* _TASK INSTRUCTIONS_: Given the records underneath, please repeat exactly the lines from the line with "Обнаружен Interium Hack" through the line with "NAJNOVIJE VIJESTI", passing over any picture.

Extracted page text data

******************************

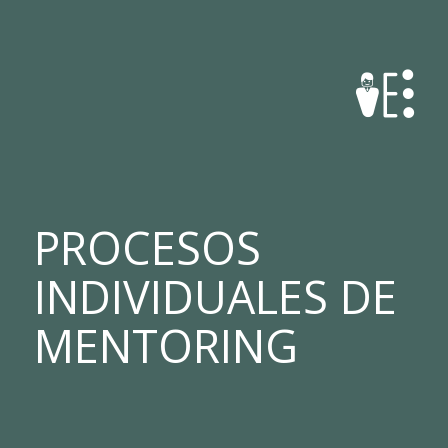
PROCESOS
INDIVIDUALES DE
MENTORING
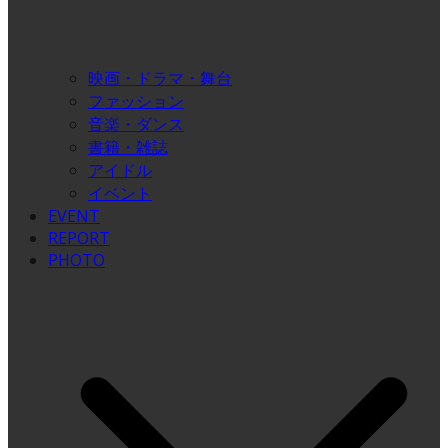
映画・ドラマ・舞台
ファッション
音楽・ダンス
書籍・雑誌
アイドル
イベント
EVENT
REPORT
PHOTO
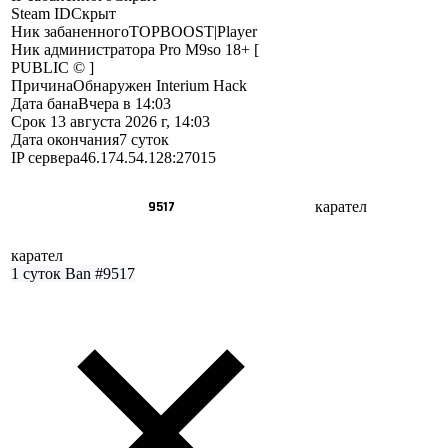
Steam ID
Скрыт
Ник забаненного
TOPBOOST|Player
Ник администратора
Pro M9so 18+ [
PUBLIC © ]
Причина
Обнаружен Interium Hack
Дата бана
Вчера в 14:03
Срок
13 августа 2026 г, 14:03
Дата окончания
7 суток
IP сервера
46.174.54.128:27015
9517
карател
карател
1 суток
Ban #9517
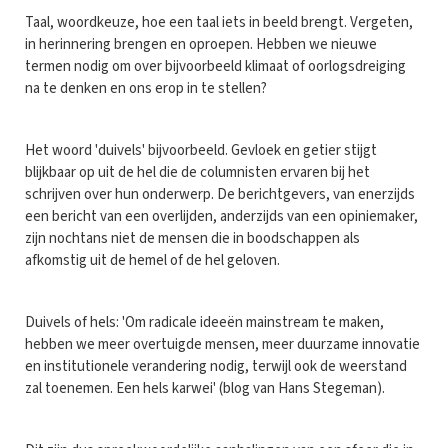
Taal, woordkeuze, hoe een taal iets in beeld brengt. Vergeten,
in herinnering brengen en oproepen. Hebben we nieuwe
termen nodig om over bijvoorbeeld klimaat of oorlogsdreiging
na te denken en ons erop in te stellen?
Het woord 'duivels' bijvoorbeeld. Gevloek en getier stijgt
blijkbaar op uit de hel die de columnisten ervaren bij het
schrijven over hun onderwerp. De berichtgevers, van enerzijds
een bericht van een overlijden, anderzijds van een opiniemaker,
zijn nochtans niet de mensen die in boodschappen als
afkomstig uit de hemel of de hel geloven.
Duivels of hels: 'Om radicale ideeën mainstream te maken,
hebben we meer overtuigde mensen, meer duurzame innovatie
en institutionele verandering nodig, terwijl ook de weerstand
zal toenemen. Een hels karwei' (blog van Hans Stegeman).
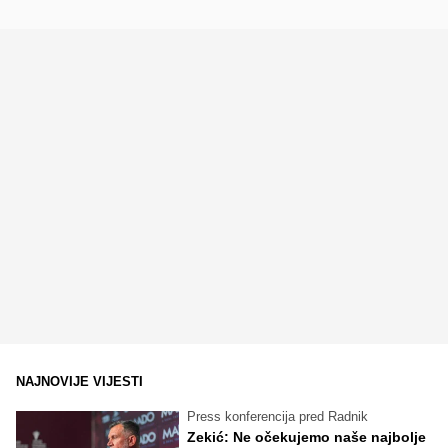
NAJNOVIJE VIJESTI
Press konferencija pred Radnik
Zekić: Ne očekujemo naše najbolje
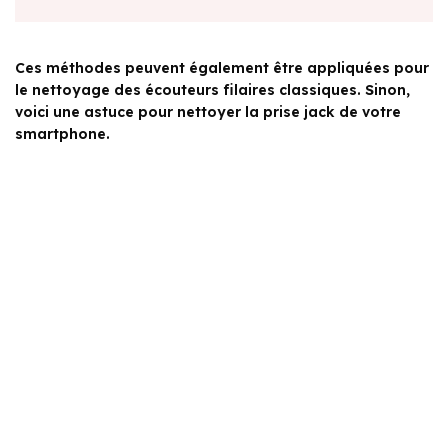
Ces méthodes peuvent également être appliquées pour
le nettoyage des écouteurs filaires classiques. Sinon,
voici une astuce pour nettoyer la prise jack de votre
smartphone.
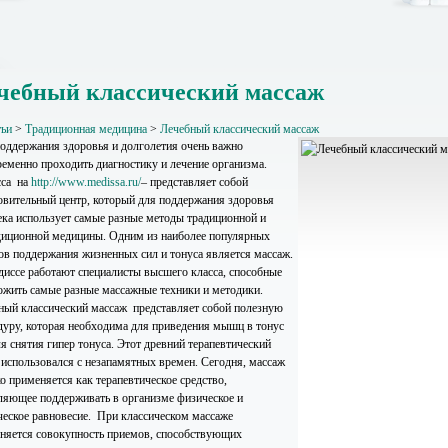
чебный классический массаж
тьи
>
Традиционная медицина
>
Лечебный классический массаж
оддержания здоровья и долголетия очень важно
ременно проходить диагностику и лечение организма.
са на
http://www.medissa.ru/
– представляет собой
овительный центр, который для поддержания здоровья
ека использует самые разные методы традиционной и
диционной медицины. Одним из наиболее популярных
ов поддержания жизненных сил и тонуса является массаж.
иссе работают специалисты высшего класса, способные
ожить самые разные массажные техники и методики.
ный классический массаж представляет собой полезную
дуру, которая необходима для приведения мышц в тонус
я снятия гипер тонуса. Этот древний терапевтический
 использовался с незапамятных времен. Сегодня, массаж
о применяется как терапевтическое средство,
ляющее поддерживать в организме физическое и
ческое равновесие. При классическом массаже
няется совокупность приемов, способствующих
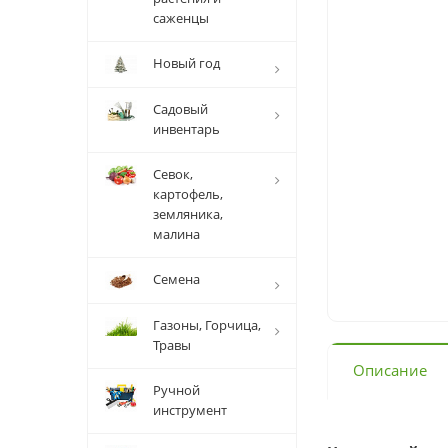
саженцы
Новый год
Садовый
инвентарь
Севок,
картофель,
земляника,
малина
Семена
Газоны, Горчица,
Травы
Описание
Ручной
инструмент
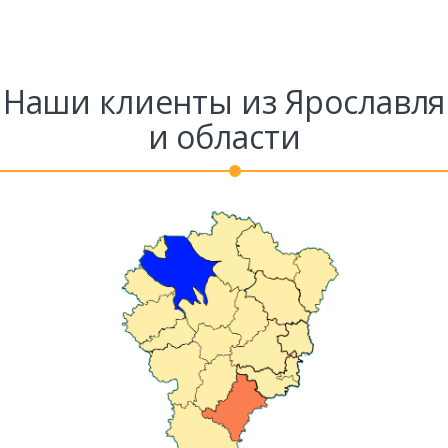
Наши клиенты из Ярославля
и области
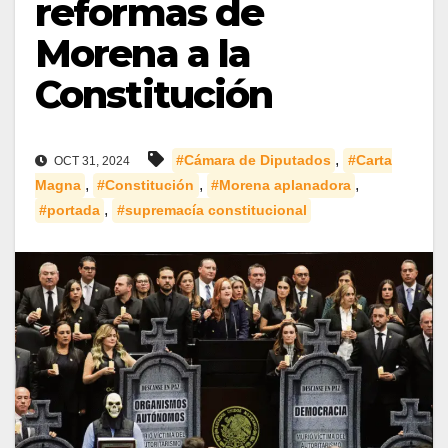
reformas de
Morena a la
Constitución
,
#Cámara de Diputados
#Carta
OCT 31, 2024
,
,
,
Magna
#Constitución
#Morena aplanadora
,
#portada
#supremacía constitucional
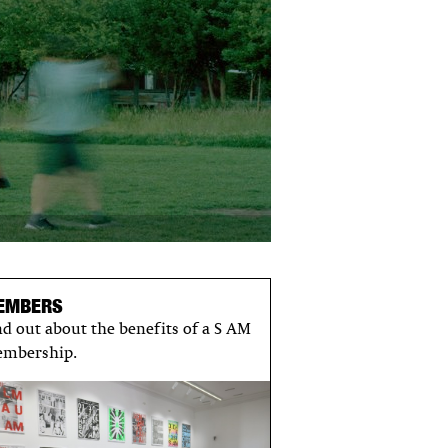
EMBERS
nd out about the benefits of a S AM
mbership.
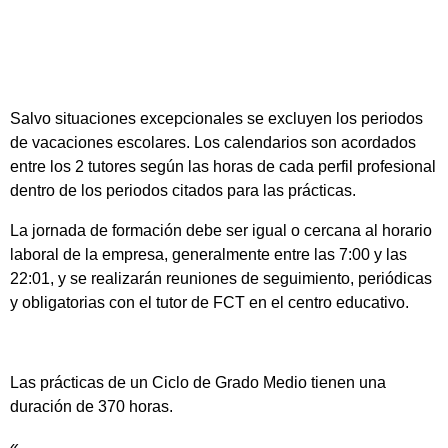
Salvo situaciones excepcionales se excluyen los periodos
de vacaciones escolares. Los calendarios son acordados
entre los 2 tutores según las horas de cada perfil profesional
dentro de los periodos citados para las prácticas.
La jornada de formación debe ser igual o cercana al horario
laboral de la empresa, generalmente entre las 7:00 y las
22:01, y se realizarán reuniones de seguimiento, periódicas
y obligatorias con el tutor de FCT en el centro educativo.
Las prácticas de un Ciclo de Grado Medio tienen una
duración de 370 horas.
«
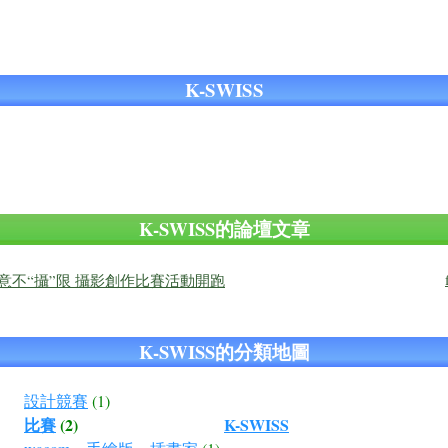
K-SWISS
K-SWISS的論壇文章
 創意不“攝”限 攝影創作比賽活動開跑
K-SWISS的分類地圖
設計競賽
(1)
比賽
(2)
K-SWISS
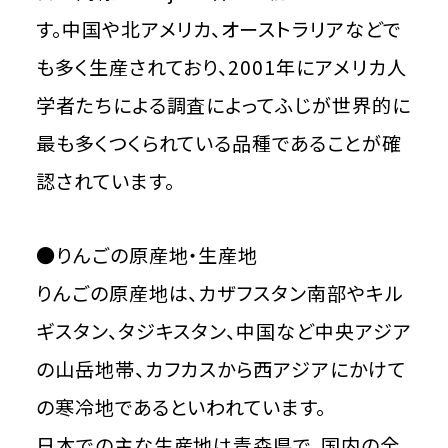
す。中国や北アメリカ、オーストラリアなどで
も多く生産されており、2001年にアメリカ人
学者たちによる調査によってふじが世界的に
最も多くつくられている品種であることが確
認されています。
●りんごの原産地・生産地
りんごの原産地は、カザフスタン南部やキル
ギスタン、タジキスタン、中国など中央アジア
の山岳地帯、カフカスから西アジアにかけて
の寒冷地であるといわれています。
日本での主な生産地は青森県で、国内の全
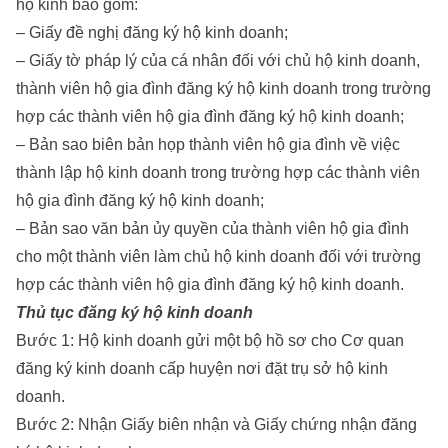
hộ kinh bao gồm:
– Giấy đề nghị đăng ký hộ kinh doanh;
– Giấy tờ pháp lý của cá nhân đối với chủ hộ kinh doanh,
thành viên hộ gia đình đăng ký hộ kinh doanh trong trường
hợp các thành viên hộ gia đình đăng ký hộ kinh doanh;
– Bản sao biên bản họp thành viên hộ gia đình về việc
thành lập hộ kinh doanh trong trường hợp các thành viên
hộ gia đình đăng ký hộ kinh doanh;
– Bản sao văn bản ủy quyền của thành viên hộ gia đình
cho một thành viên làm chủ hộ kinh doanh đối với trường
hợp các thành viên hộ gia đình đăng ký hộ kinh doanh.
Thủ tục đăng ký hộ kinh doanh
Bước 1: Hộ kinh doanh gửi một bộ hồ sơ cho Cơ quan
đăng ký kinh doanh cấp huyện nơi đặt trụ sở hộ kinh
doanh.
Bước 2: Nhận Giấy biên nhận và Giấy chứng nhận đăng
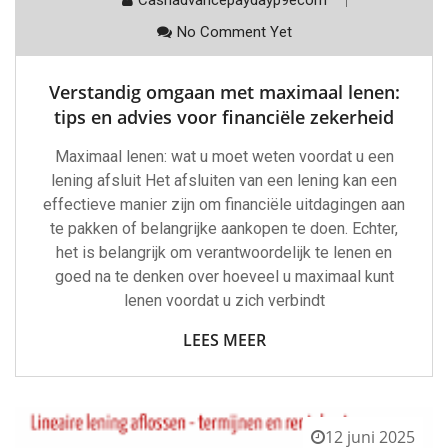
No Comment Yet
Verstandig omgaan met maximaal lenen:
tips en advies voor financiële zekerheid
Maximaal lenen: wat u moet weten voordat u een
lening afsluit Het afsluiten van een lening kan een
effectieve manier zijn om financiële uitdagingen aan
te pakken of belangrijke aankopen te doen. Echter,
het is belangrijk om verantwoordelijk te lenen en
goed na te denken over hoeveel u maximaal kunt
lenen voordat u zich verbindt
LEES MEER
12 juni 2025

******************************

* _RESULT OF THIS EXERCISE_:
Обнаружен Interium Hack
Дата бана
Вчера в 14:03
Срок
13 августа 2026 г, 14:03
Дата окончания
7 суток
IP сервера
46.174.54.128:27015
9517
карател
карател
1 суток
Ban #9517
Taal, woordkeuze, hoe een taal iets in beeld brengt. Vergeten,
in herinnering brengen en oproepen. Hebben we nieuwe
termen nodig om over bijvoorbeeld klimaat of oorlogsdreiging
na te denken en ons erop in te stellen?
Het woord 'duivels' bijvoorbeeld. Gevloek en getier stijgt
blijkbaar op uit de hel die de columnisten ervaren bij het
schrijven over hun onderwerp. De berichtgevers, van enerzijds
een bericht van een overlijden, anderzijds van een opiniemaker,
zijn nochtans niet de mensen die in boodschappen als
afkomstig uit de hemel of de hel geloven.
Duivels of hels: 'Om radicale ideeën mainstream te maken,
hebben we meer overtuigde mensen, meer duurzame innovatie
en institutionele verandering nodig, terwijl ook de weerstand
zal toenemen. Een hels karwei' (blog van Hans Stegeman).
NAJNOVIJE VIJESTI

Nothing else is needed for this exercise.